WHAT YOU ARE ASKED TO DO:
Consider the records below. How many of their lines include the word "Kula"? State the number and nothing else.

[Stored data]
* * * * * * *

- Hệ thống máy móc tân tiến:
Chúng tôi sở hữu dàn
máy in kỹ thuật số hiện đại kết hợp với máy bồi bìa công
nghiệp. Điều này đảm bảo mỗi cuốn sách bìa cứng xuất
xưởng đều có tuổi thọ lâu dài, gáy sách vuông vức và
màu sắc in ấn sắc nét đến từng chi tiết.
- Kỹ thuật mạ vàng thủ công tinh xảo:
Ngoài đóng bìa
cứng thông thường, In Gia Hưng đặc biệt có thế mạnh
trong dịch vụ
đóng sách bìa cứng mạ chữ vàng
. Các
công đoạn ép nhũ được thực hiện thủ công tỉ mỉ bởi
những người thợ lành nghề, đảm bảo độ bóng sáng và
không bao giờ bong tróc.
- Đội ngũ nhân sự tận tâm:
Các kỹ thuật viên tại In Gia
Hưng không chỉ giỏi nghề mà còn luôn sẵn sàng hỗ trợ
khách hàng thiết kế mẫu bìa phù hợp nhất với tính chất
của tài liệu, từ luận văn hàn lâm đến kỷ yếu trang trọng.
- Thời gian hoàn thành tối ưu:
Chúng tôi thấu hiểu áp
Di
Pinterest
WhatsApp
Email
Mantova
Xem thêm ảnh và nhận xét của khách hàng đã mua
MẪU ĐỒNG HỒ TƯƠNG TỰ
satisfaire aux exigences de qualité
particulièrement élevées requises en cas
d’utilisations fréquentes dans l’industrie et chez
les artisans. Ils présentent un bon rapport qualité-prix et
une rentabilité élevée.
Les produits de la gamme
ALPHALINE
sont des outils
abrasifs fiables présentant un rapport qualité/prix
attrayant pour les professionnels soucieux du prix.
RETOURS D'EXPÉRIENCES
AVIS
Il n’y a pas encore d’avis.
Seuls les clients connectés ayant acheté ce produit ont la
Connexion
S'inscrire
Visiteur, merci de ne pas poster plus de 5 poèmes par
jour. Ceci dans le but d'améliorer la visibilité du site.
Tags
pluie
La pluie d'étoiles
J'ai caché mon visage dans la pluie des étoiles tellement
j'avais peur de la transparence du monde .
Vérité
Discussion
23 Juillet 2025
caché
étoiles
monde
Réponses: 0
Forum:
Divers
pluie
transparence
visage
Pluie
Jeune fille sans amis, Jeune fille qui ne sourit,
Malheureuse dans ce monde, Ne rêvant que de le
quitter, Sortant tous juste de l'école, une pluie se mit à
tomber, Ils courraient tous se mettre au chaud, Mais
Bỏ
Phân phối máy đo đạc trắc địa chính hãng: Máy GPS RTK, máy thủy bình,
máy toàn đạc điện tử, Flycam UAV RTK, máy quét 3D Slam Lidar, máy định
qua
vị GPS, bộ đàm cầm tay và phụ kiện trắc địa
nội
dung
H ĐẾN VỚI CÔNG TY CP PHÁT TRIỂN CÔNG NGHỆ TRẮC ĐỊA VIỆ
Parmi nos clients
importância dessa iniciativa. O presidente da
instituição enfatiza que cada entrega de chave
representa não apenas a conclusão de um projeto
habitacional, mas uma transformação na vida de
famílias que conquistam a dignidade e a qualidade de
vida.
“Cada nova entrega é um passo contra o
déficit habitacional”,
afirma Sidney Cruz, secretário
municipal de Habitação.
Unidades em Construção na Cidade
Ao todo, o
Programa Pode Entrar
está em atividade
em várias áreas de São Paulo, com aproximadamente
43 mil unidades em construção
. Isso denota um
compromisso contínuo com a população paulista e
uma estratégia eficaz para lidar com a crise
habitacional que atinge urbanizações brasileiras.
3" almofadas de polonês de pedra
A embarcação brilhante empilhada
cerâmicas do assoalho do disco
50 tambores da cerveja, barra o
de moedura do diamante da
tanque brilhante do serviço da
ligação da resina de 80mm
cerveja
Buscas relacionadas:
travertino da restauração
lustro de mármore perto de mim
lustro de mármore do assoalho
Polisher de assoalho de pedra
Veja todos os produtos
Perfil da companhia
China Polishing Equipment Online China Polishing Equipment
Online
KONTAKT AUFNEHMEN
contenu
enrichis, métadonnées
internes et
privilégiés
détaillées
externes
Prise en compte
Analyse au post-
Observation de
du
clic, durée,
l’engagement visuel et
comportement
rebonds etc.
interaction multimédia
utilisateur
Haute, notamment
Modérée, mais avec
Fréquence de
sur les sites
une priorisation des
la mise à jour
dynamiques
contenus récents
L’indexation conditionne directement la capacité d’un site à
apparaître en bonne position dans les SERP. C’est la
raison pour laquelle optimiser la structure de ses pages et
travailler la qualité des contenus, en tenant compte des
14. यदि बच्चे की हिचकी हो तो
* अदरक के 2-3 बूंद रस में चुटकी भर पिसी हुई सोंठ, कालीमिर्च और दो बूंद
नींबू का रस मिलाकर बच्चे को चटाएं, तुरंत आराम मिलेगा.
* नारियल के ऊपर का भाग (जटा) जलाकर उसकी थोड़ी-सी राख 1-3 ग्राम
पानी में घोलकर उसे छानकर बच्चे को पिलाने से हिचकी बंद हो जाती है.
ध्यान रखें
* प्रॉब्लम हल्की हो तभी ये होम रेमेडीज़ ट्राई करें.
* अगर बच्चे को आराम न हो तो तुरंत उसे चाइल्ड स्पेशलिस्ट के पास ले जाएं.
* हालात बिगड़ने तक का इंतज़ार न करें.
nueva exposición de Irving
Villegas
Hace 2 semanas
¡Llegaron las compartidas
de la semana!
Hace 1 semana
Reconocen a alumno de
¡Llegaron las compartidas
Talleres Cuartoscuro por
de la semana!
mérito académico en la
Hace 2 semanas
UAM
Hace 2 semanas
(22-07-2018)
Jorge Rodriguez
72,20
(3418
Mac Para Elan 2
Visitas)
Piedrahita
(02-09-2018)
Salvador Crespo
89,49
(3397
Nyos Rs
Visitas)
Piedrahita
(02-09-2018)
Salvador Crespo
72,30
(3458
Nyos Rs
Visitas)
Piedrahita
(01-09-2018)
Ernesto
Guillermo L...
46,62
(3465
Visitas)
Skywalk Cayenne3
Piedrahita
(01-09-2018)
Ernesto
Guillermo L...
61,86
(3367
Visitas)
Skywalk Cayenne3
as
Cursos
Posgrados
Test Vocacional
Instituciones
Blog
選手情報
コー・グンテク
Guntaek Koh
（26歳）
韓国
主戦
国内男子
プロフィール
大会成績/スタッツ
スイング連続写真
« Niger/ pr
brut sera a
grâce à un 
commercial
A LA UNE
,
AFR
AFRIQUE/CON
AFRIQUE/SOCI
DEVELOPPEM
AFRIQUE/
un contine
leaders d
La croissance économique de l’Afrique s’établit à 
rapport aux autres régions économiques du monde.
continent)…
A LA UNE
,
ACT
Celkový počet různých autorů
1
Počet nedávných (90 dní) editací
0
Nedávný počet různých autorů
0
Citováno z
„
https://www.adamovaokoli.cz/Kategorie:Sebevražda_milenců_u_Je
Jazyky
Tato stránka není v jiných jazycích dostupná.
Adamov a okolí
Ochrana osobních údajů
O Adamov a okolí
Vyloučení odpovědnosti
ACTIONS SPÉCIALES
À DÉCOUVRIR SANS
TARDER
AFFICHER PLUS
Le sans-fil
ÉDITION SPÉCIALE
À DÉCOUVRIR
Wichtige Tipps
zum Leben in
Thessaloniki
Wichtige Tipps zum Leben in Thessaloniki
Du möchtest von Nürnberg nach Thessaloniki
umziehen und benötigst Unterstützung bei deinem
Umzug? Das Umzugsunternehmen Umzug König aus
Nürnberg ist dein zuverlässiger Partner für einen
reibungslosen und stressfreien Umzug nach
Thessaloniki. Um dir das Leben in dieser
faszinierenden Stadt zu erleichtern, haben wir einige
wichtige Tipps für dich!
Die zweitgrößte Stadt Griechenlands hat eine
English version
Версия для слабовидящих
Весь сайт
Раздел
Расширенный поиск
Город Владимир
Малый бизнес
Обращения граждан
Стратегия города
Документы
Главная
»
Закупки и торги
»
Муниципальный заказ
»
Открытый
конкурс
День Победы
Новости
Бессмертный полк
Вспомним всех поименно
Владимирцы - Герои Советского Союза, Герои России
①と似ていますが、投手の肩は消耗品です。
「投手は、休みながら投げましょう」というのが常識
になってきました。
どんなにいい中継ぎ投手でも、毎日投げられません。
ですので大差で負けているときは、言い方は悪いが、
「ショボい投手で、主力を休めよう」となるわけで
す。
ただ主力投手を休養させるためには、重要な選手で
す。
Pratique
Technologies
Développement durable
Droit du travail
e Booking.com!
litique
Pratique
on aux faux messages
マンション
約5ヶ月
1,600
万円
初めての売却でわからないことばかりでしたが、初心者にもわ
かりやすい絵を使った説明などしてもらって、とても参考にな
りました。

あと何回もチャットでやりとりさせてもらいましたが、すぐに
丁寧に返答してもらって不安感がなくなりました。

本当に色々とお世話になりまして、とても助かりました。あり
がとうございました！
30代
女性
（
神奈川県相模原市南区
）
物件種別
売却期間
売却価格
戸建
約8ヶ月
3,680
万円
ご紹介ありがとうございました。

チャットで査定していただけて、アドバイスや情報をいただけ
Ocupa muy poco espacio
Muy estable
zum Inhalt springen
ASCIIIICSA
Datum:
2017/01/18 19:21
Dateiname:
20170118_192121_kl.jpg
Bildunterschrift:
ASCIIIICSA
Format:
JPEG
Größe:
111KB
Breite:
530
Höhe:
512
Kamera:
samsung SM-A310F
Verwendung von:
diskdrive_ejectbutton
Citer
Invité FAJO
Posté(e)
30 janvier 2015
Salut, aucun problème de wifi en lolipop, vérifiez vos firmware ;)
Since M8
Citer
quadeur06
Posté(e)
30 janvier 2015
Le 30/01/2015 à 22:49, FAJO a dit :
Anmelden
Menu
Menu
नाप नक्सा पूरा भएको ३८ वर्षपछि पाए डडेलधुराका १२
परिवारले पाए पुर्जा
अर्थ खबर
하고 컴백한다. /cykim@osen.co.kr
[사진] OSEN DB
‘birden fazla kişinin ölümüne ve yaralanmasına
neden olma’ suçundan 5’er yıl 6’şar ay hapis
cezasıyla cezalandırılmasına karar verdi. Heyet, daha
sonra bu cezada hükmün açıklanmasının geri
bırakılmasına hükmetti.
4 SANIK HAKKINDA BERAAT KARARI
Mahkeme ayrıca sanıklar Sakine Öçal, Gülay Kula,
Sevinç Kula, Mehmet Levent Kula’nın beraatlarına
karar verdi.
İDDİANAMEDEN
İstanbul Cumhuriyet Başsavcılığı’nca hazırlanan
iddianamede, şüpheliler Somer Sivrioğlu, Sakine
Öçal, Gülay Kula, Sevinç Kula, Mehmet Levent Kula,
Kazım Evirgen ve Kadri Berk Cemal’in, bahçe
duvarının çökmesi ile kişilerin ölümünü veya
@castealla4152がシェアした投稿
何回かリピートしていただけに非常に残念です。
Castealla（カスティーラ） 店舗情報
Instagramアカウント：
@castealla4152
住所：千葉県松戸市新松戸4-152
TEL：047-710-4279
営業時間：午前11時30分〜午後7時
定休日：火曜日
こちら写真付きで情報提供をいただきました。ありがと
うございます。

* * * * * * *

RESPONSE TO THIS TASK:
3